Even within the levels themselves, Infinity Ward and Sledgehammer giddily play with the tempo. The aforementioned Hamburg level goes from WWII simulator back to close-quarters combat when the tank you’re in collapses through several levels of a car park. An AC-130 mission in Paris sees the camera follow a 105mm shot right down to its target before swooping back to the view of the ground troops, while throwing purple smoke to mark a target causes it to pitch back up again. A chaotic battle in the Russian presidential aircraft sees gravity shift and lurch violently – and even disappear completely for a short time – as the plane becomes increasingly out of control.
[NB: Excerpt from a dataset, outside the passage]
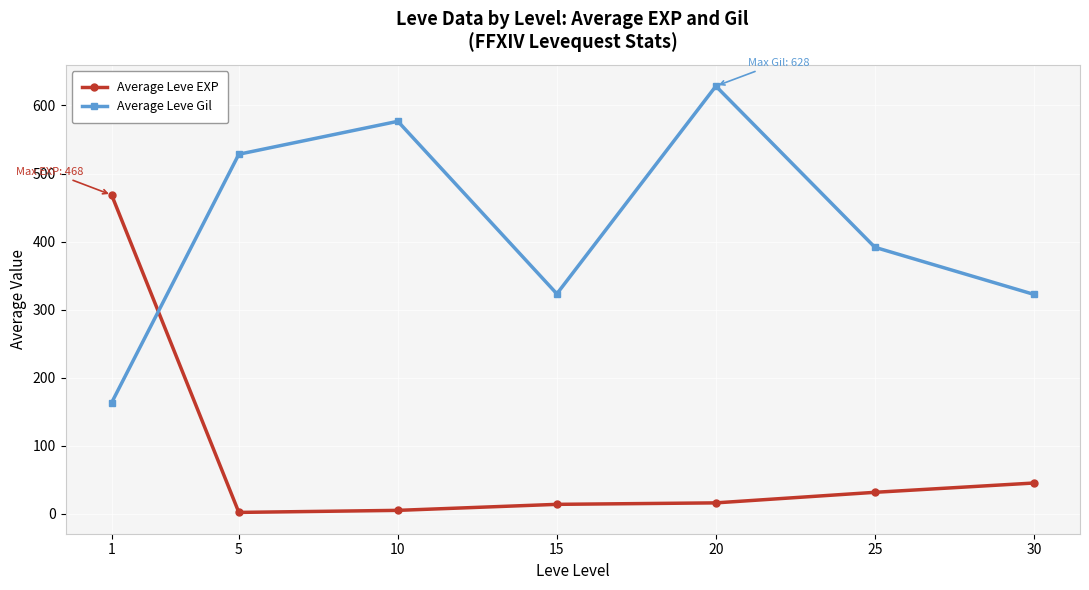

Which series changed the most between 10 and 30?

Average Leve Gil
We imagine the aid of Sledgehammer has been invaluable in constructing this sense of tempo – much of that team was responsible for the excellent pacing of Dead Space, after all – and it makes for a truly enjoyable single-player campaign. It’s not perfect – Modern Warfare 3 fumbles it a little towards the last few levels, and the mission in Sierra Leone doesn’t exhilarate in the same way those missions in the capitals of the world do. It’s also easy to roll your eyes at yet another ‘All Ghillied Up’ mission. Still, by and large this is easily the best COD campaign we’ve experience in quite some time; one far more assured in its cinematic aspirations than the likes of Black Ops or World At War.
But still, there’s that same problem. Most of what we’ve discussed in this review are special effects, not ideas, and the feeling that there’s a deficit of anything genuinely new in Modern Warfare 3’s campaign besides bigger explosions is difficult to repress.
Are these games so anticipated because they’re genuinely innovative? When Call Of Duty 4’s multiplayer was first released, perhaps, but not now. They’re anticipated because they play great and look better; because they have production values that reach to the moon; because they have a budget most developers can only dream of and the resources to do whatever they want. They’re certainly not anticipated because they’re delivering a new kind of interactive experience or exploring ideas that games haven’t touched on before.
Modern Warfare is the Transformers of the gaming world: more money equals more explosions equals more players. New, exciting concepts are hard to find, but those special effects are spectacular to look at. At least in this case, unlike with Michael Bay, these special effects actually do a good job at taking down the terrorists.